Your task => From the entries, return every line where the string "Уголок" shows up.

Entries shown =>
========
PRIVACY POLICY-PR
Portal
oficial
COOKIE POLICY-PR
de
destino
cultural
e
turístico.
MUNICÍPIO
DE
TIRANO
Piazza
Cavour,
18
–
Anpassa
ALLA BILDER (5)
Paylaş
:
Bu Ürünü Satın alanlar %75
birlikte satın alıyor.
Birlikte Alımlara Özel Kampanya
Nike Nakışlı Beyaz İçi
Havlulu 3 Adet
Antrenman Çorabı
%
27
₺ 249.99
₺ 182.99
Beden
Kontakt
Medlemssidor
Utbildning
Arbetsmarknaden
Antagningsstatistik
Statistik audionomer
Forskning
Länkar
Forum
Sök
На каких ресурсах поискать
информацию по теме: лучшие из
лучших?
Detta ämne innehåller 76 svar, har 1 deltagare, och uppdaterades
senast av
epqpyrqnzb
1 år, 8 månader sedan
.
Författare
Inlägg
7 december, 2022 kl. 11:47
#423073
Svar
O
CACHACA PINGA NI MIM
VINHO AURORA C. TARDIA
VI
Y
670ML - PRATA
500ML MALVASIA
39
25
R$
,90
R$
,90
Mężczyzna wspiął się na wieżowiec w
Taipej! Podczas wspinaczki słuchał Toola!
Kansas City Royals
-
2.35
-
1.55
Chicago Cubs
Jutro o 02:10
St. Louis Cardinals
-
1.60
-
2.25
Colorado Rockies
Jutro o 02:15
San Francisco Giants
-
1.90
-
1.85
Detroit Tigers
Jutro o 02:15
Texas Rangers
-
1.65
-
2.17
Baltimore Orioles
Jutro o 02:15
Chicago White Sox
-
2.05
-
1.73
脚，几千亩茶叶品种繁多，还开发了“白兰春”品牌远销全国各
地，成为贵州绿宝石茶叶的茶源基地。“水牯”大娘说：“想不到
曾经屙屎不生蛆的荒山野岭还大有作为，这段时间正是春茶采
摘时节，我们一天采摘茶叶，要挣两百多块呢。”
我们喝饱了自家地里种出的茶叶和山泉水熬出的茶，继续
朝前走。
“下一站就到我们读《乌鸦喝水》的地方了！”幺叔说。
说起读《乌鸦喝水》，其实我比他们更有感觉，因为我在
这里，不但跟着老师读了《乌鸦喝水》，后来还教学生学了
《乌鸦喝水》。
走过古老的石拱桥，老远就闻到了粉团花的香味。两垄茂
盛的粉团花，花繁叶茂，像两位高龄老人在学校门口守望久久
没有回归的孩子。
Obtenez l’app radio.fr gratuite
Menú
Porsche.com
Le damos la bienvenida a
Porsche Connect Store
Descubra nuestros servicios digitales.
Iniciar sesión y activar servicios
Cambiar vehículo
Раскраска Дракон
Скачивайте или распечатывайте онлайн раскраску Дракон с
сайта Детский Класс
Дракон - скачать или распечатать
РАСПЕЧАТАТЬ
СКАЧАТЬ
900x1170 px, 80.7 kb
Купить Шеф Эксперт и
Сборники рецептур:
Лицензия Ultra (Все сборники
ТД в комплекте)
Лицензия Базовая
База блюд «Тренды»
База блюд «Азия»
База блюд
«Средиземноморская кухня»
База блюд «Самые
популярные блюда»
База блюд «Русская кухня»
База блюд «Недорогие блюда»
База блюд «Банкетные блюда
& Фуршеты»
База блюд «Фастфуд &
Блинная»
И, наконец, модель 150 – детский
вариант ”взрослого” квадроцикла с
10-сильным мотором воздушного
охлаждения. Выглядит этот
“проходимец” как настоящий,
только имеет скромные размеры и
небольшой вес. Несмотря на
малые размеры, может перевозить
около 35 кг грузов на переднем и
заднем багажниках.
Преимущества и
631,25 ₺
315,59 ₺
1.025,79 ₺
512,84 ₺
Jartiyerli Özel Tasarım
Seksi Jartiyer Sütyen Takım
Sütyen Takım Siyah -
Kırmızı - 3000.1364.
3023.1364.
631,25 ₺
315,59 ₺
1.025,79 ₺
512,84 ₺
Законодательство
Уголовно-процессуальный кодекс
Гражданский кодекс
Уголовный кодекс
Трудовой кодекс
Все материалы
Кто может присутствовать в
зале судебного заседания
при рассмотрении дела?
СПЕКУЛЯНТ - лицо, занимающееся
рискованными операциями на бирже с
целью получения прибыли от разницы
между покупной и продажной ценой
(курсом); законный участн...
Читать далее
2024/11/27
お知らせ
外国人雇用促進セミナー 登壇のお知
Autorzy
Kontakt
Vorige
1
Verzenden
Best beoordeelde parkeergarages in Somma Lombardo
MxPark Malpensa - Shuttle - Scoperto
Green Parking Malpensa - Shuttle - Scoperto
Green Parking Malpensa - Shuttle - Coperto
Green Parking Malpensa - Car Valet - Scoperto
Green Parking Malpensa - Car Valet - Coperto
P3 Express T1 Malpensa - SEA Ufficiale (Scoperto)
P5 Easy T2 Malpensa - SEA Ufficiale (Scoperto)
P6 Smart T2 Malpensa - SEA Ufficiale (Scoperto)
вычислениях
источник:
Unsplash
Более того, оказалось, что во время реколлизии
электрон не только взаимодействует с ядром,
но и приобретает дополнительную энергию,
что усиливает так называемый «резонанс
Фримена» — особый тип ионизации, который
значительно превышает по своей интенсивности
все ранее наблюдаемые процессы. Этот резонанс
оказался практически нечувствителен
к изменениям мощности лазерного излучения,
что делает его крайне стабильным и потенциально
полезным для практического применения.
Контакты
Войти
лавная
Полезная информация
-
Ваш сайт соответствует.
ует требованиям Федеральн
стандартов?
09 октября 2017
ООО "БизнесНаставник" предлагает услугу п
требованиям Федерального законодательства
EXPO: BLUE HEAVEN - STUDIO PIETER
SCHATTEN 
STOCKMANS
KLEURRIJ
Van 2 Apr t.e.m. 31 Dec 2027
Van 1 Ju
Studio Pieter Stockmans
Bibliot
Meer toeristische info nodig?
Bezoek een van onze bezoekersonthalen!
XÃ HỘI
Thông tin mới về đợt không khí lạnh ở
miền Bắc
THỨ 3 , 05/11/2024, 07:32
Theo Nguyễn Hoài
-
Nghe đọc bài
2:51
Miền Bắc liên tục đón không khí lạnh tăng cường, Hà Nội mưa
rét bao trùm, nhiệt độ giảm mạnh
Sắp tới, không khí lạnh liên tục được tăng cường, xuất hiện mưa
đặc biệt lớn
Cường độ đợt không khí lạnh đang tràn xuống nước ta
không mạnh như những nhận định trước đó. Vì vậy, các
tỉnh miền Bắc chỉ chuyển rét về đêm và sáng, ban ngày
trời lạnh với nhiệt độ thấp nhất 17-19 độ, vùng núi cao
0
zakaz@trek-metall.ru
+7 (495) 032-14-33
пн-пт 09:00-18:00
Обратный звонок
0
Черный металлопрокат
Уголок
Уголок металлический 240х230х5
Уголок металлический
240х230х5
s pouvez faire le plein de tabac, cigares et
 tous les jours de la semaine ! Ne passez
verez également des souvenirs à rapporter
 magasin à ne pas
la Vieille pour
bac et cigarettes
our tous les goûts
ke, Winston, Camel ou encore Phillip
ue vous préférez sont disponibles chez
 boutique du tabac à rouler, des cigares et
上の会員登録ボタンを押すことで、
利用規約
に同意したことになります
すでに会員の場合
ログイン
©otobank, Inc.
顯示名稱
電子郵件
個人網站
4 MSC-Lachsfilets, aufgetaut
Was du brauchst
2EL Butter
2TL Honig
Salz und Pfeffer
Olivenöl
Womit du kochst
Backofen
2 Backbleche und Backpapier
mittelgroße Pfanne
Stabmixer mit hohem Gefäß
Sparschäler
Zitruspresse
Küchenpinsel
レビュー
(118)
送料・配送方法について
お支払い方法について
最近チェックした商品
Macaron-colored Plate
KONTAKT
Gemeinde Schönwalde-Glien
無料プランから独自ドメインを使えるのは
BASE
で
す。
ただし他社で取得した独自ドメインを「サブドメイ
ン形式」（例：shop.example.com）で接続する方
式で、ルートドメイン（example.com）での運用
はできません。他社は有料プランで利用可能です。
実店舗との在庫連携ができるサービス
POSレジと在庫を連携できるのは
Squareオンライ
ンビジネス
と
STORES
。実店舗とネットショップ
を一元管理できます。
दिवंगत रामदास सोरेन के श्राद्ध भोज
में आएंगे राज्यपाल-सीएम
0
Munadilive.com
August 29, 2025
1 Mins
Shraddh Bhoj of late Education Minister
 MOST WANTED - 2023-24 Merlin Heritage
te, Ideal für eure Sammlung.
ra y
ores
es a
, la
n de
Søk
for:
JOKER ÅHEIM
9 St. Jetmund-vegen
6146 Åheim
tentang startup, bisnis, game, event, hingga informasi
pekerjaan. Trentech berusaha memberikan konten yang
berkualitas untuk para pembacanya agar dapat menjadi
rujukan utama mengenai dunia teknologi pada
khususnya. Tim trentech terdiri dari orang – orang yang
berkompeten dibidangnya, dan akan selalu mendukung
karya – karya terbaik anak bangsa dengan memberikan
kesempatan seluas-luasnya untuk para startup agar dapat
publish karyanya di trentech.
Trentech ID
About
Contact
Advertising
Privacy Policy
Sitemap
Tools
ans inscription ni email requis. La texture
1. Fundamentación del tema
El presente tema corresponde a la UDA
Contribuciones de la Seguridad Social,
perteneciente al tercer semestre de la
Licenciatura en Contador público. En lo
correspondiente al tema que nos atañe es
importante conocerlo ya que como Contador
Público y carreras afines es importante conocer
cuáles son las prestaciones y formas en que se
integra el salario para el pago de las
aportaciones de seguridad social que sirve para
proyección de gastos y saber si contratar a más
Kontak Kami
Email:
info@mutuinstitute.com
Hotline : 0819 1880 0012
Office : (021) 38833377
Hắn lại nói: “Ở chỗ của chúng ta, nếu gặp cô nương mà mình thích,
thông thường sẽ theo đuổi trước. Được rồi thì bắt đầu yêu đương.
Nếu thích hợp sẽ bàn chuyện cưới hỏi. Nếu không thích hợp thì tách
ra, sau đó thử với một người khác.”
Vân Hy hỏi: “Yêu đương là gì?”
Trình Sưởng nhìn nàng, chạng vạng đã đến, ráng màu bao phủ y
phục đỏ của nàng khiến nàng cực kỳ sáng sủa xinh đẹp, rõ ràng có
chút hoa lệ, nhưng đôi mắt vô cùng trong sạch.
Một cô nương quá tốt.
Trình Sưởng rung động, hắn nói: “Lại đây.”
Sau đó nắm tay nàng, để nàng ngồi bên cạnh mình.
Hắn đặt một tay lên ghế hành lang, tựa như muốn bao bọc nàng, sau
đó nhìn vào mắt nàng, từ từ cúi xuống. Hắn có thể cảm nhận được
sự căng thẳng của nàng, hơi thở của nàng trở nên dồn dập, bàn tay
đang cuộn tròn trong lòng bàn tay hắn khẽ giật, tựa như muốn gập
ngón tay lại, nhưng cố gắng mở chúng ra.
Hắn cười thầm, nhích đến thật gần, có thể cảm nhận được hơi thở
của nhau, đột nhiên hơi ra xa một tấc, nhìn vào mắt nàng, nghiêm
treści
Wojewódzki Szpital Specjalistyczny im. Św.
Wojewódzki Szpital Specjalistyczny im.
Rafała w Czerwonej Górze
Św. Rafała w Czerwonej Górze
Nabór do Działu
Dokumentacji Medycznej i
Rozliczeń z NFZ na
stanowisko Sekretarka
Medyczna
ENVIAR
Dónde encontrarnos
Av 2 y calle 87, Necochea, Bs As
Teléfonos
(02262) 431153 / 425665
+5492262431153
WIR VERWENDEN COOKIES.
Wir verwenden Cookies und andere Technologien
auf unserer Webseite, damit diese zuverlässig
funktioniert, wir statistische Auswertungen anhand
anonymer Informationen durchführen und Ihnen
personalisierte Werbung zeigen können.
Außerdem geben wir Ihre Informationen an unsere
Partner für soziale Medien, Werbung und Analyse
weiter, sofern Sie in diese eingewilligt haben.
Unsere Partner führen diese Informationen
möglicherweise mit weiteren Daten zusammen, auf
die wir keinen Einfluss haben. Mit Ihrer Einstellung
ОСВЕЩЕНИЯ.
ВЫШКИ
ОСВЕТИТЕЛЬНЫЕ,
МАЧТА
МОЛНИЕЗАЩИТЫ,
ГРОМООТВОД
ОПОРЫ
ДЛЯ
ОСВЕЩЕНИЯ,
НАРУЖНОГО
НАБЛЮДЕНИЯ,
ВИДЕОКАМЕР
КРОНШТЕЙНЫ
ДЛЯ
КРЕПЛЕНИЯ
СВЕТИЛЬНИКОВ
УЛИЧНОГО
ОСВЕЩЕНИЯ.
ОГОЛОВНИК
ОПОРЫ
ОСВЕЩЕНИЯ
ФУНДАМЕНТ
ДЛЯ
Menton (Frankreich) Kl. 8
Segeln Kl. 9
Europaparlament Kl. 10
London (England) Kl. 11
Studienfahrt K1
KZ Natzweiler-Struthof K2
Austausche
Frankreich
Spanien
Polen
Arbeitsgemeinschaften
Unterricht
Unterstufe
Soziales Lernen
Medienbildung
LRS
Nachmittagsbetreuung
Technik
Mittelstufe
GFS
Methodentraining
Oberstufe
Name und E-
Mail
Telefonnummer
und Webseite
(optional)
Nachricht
========
Your response =>
Уголок
Уголок металлический 240х230х5
Уголок металлический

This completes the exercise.